Most vendors seem to let you change the baud rate, and most users seem
to have the good sense to leave it alone.  I don't think opsec is
going to set new standards here; I don't expect Cisco to rip a feature
out because opsec writes a draft saying that it's bad.

We might consider listing 9600/8/n/1 in the examples of the
appropriate section as an example of a good default that several
vendors support.

> > I think we should consider mandating that it MUST be possible to
> > configure a network device by plugging its serial port into a terminal
> > whose display understands the 95 printing ASCII characters, carriage
> > return, newline, bell, and backspace.
>
> Ugg.  In one sense you're right.  In another, I'm not sure people
> with non-latin alphabets (pictographs, ideaographs) would like
> it if we did that.   I really don't want to get into that one.

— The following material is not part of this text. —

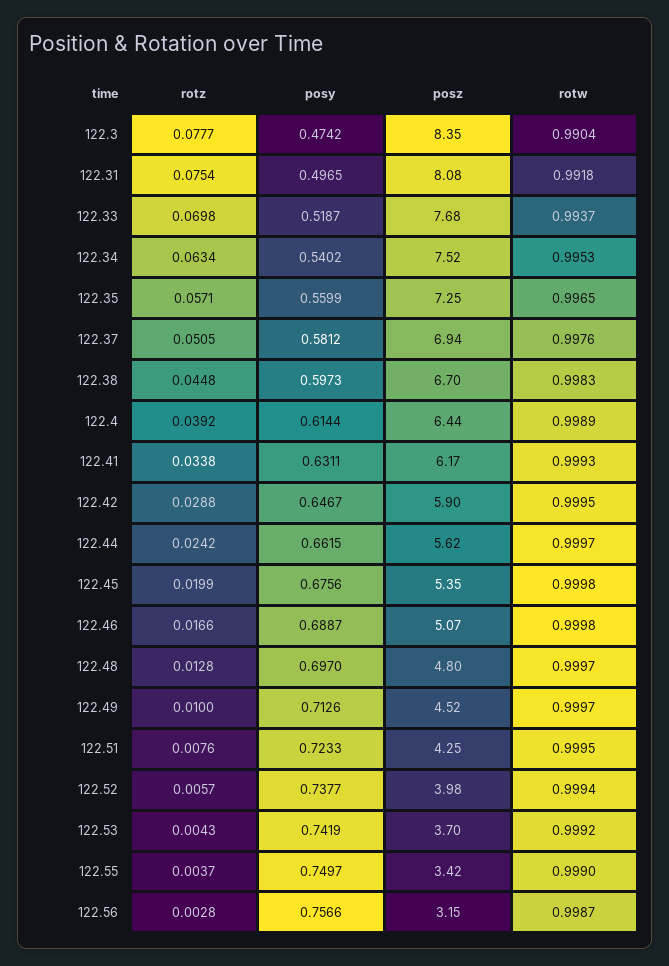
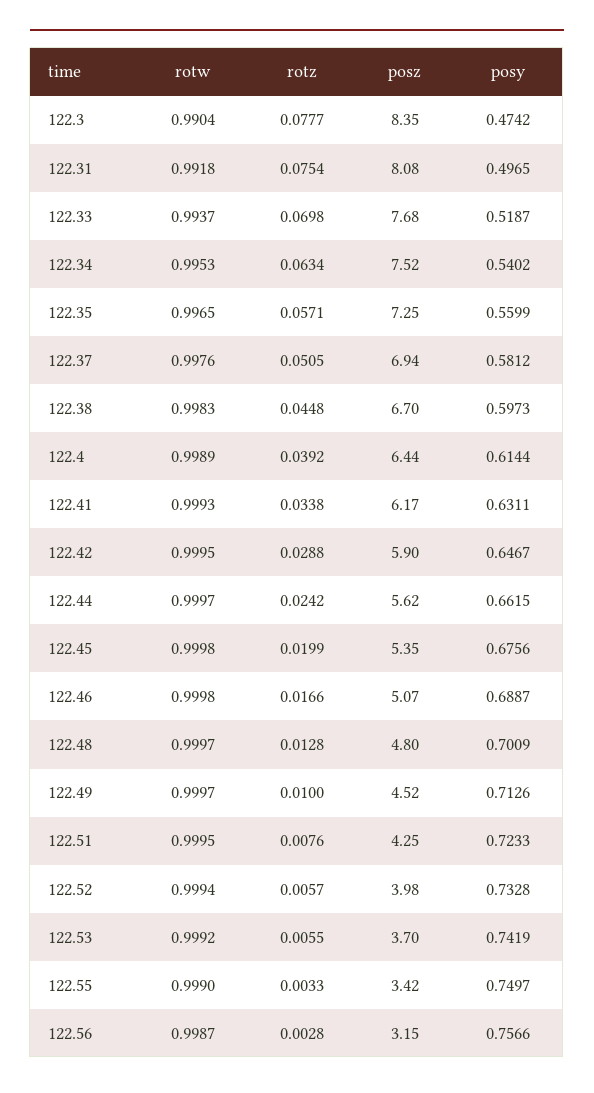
posy, 122.48: 0.697 -> 0.7009
posy, 122.52: 0.7377 -> 0.7328
rotz, 122.53: 0.0043 -> 0.0055
rotz, 122.55: 0.0037 -> 0.0033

What do real world Cisco customers in Japan currently do about this?

> >  A device MAY send terminal
> > control commands that assume a more advanced terminal, such as a
> > vt100, in response to the user sending commands to the device, such as
> > control characters to edit the command line, as long as it is still
> > possible to completely configure the device from a terminal which does
> > not support these features.
>
> Come on, say it with me "ASR-33"...."Tel-e-TYpe".